Merger of tobacco predators: for more rational competition
On June 27, 2003, R. J. Reynolds, the second largest tobacco company in the United States, and Brown, the third largest tobacco company in the United States. Williamson Company (Brown &; Williamson) officially announced that the two companies will merge all their tobacco businesses in the United States to form a new listed company. Reynolds American Inc Renault will pay $2.6 billion to acquire 58% of the shares of the new company, and the remaining 42% will be owned by British American Tobacco through its wholly-owned subsidiary Brown? Williamson will take over. Experts predict that the merger will be completed in mid-2004, and the further integration after the merger may last until mid-2005.
Tobacco predators and tobacco predators, from competition to holding hands, still aim at competition, but the competition after holding hands seems more rational.
Expand the market field
After the merger, the new Renault USA will become the second largest tobacco enterprise in the United States. Although its market share is still not as good as that of Philip, the industry leader who occupies half of the country? Philip Morris (hereinafter referred to as Philip Morris), but for every three cigarettes Americans smoke, there will be a new Renault American company. Like Andrew, president of Renault? Andrew Schindler said, "With Brown? Williamson's merger will greatly enhance our competitiveness in the American market.
Many economic analysts believe that this merger is unlikely to shake Philip Morris's market position in the United States. On the contrary, the market chaos caused by the merger is likely to make Philip Morris seize more territory in the next two years. But the author believes that Renault and Brown? Williamson's joint efforts will also pose an unprecedented threat to Philip Morris. Let's make a simple analogy. Let two weak tigers kill each other, one strong tiger fights, and neither weak tiger can win the strong tiger. But if two weak tigers who live in peace join hands against a strong tiger, the life of the strong tiger will be hard.

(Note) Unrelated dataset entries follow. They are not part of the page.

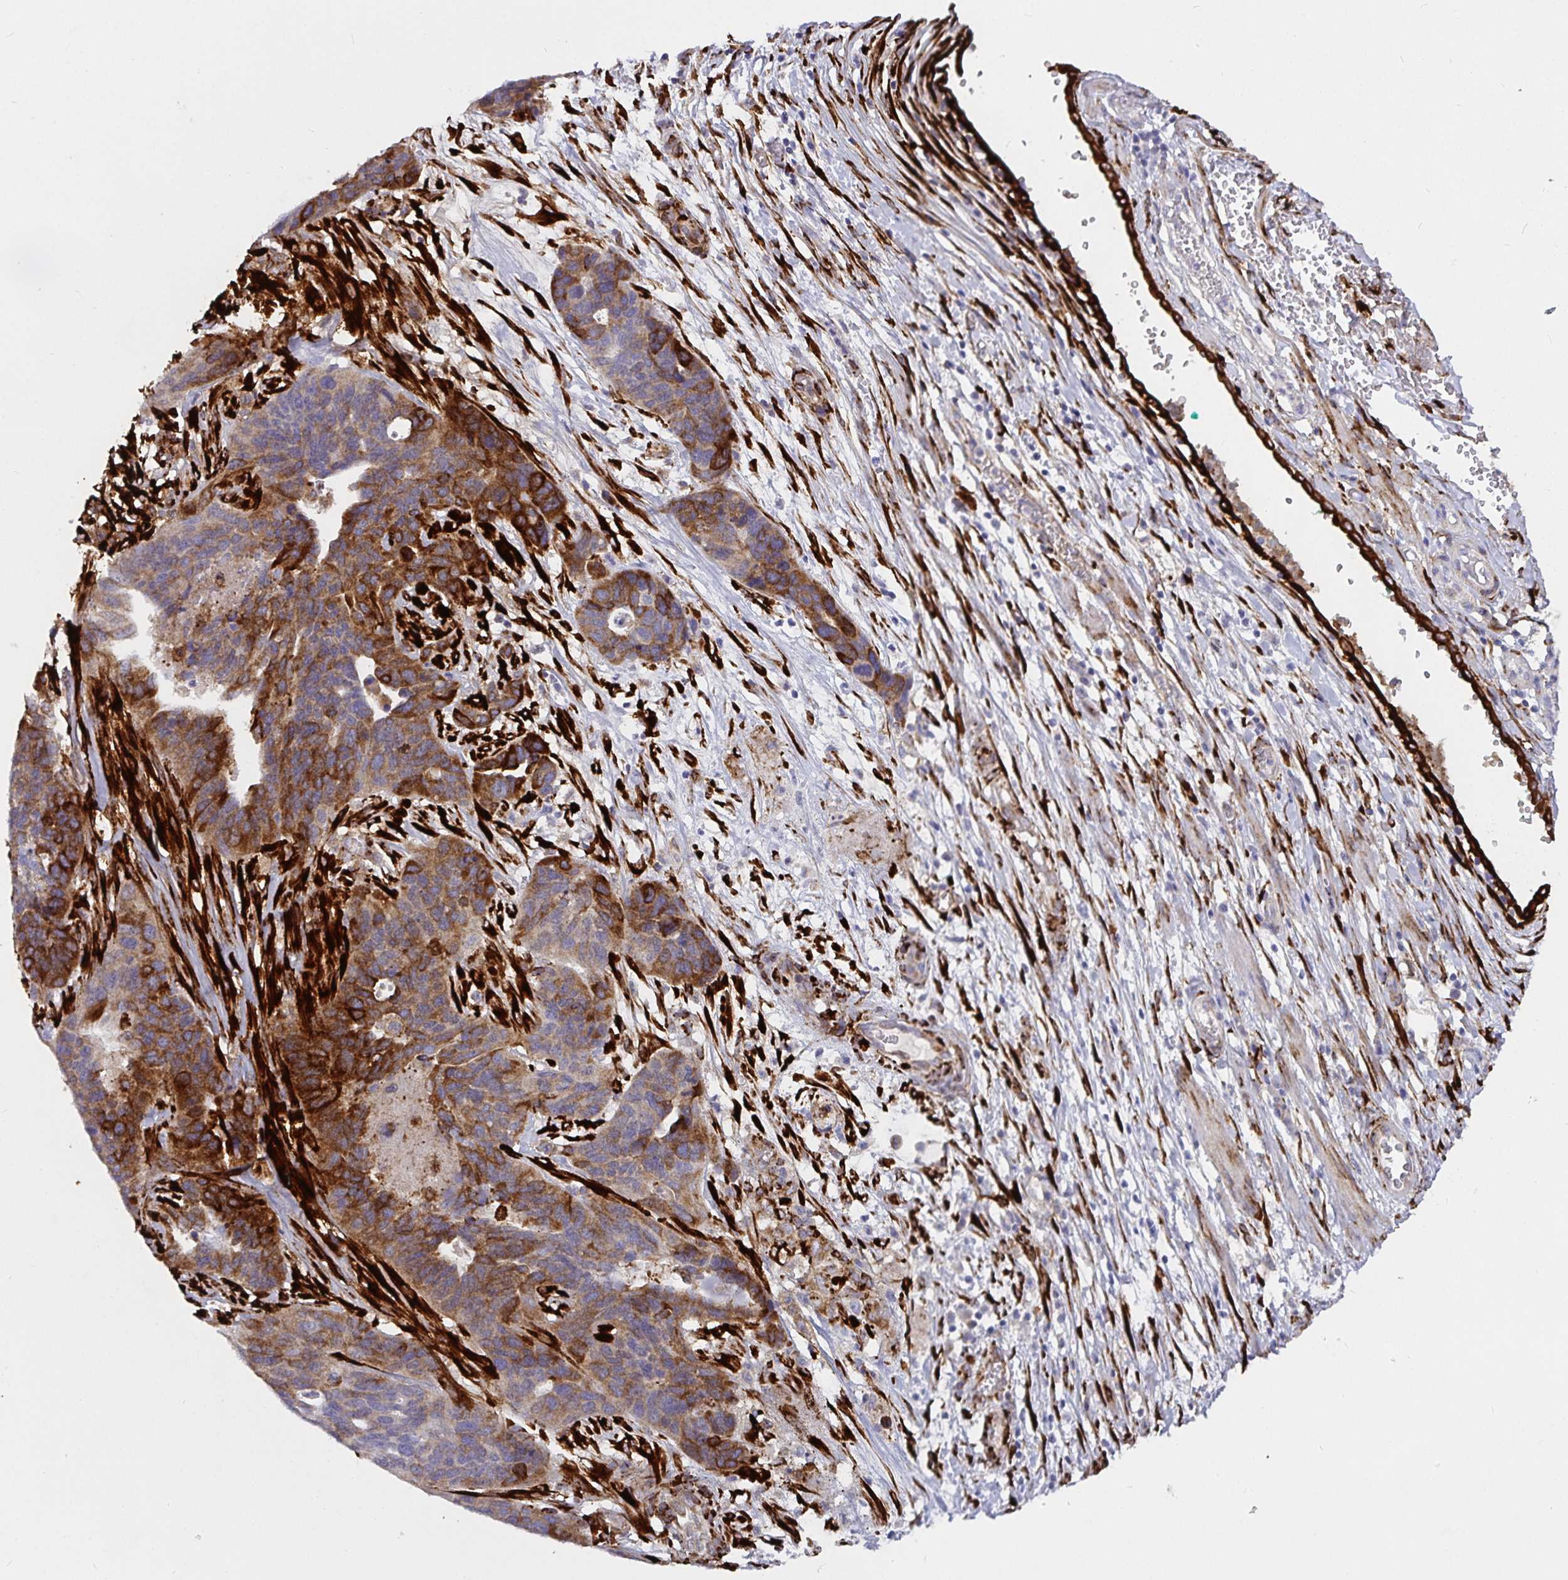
{"staining": {"intensity": "strong", "quantity": "25%-75%", "location": "cytoplasmic/membranous"}, "tissue": "ovarian cancer", "cell_type": "Tumor cells", "image_type": "cancer", "snomed": [{"axis": "morphology", "description": "Cystadenocarcinoma, serous, NOS"}, {"axis": "topography", "description": "Ovary"}], "caption": "A high-resolution histopathology image shows immunohistochemistry staining of ovarian cancer (serous cystadenocarcinoma), which shows strong cytoplasmic/membranous expression in about 25%-75% of tumor cells. (DAB (3,3'-diaminobenzidine) IHC with brightfield microscopy, high magnification).", "gene": "P4HA2", "patient": {"sex": "female", "age": 64}}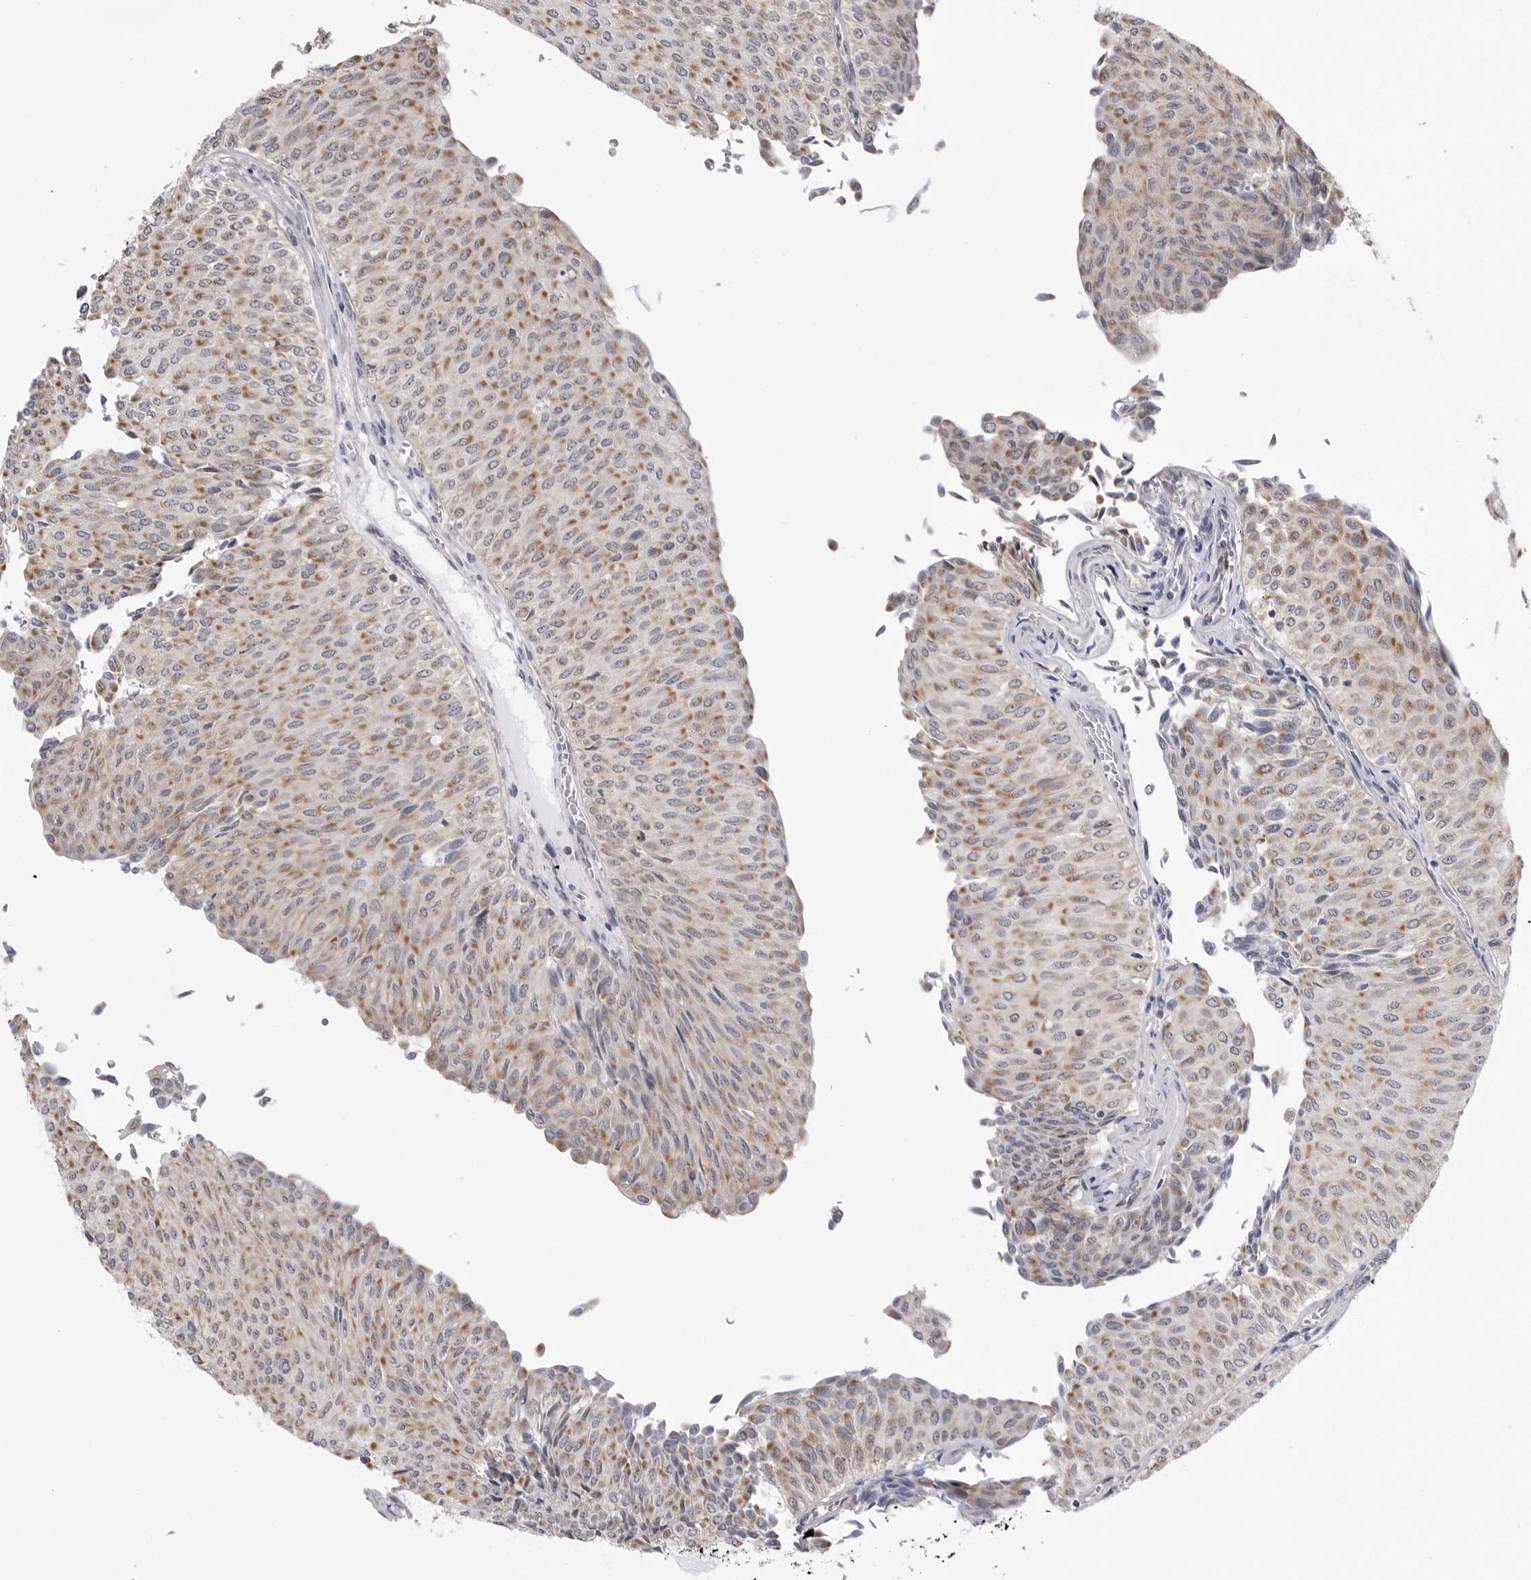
{"staining": {"intensity": "moderate", "quantity": ">75%", "location": "cytoplasmic/membranous"}, "tissue": "urothelial cancer", "cell_type": "Tumor cells", "image_type": "cancer", "snomed": [{"axis": "morphology", "description": "Urothelial carcinoma, Low grade"}, {"axis": "topography", "description": "Urinary bladder"}], "caption": "Brown immunohistochemical staining in human urothelial cancer exhibits moderate cytoplasmic/membranous staining in approximately >75% of tumor cells.", "gene": "FH", "patient": {"sex": "male", "age": 78}}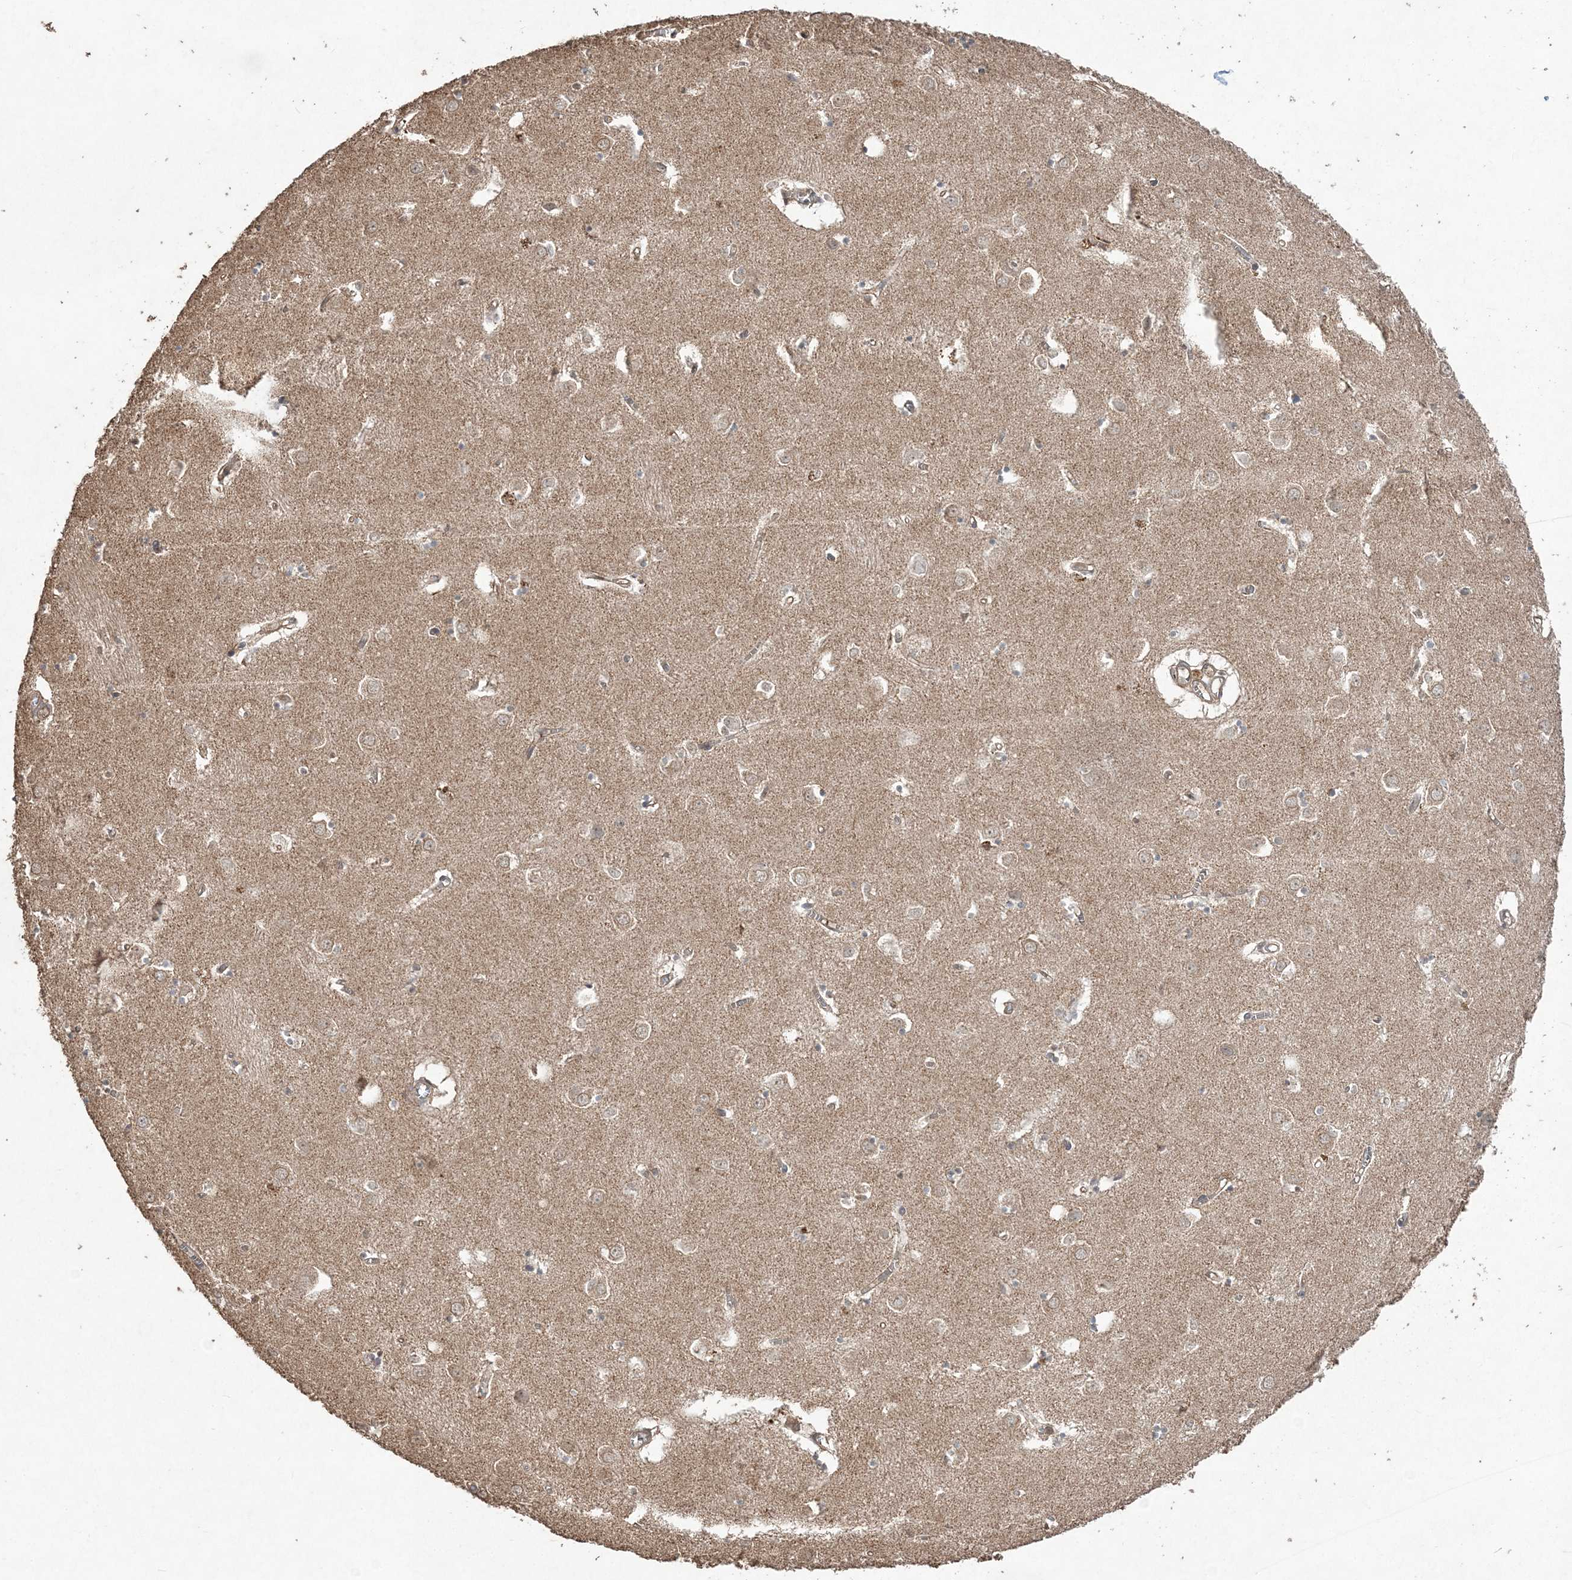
{"staining": {"intensity": "weak", "quantity": "<25%", "location": "cytoplasmic/membranous"}, "tissue": "caudate", "cell_type": "Glial cells", "image_type": "normal", "snomed": [{"axis": "morphology", "description": "Normal tissue, NOS"}, {"axis": "topography", "description": "Lateral ventricle wall"}], "caption": "Immunohistochemistry micrograph of benign human caudate stained for a protein (brown), which shows no positivity in glial cells.", "gene": "EHHADH", "patient": {"sex": "male", "age": 70}}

Is this the same as Murphy, Renault and Brown? Williamson has been facing competition from cheap cigarette manufacturers, forcing them to cut prices and increase promotional expenses. However, unlike Philip Morris, both companies lack the economic strength to fight back effectively. In 2002, when Philip Morris with deep pockets began to increase investment in brand promotion, Renault and Brown? Williamson can hardly compete with it. In order to resist the crazy invasion of cheap discount cigarette manufacturers, Renault and Brown? Williamson chose to get married in order to solve the problem of relatively insufficient economic strength.
With the growing tobacco control movement, the marketing model of American tobacco industry has undergone tremendous changes, and the traditional "pull" marketing based on media advertising has gradually been replaced by "push" marketing based on retail terminal promotion. Statistics show that since 1985, the promotion cost of retail terminals has gradually become the largest expenditure of American tobacco companies, and the Master Settlement Agreement (MSA) of 1998 has intensified the battle for retail terminals. The settlement agreement stipulates that tobacco companies cannot use outdoor billboards and cartoon characters to promote their products, and sponsorship and promotion activities are also restricted. In this harsh marketing environment, Philip Morris launched the "Retailer Leader Program" on 1998 with its strong economic strength, and achieved the initial victory in the battle for retail terminals, which made other tobacco companies gnash their teeth, so that Renault teamed up with Brown? Williamson and Lorillard, another tobacco company, sued Philip Morris for monopolizing the market. Taking Philip Morris to court explained two points: first, Renault was very helpless in the face of strong competitors; Second, Renault is unwilling to bow to their powerful competitors. So, Renault and Brown? The purpose of Williamson's merger is also clear: unite to challenge Philip Morris, hold the territory in the battle for retail terminals, recover lost ground and expand the territory.
Adjust brand strategy
The following are the market performances of the top ten cigarette brands in the United States in 2002:
1, Marlboro by Philip Morris, with a market share of 39.0%;
Second place, Newport of Lorillard, with a market share of 7.8%;
Third place, Renault's camel, with a market share of 6.1%;
Fourth place, Daulard of Renault, market share.
5.9%;
Fifth place, Philip Morris's Basic, with a market share of 5.0%;
Sixth place, Winston of Renault, with a market share of 4.7%;
Number 7, Brown? Williamson's GPC market share is 3.2%;
Eighth place, Brown? Kool of Williamson, with a market share of 2.8%;
Ninth place, Salem of Renault, with a market share of 2.4%;
10, Slims, Virginia, Fimo, with a market share of 2.3%.